Segment Start: Exercise data
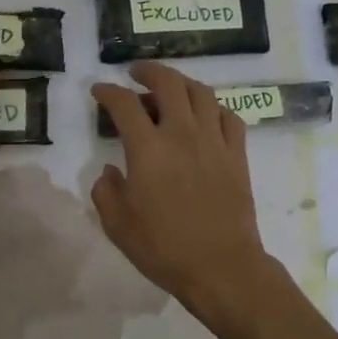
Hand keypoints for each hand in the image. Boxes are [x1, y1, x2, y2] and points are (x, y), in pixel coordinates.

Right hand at [91, 62, 274, 323]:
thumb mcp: (117, 225)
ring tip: (170, 88)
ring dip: (182, 83)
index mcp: (147, 149)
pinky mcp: (237, 155)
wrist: (220, 267)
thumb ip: (106, 191)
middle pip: (168, 83)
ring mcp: (214, 141)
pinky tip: (205, 115)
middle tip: (136, 74)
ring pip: (201, 93)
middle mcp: (182, 134)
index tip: (99, 91)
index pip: (124, 105)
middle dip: (148, 71)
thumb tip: (110, 172)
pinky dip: (213, 108)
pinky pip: (229, 116)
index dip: (108, 92)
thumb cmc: (163, 248)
Segment End: Exercise data
▶ [Work instructions] Your task is to find each line in the entries that contains the string "middle" and copy it.

▶ [Response]
middle pip: (168, 83)
middle tip: (136, 74)
middle mcp: (182, 134)
middle dip: (148, 71)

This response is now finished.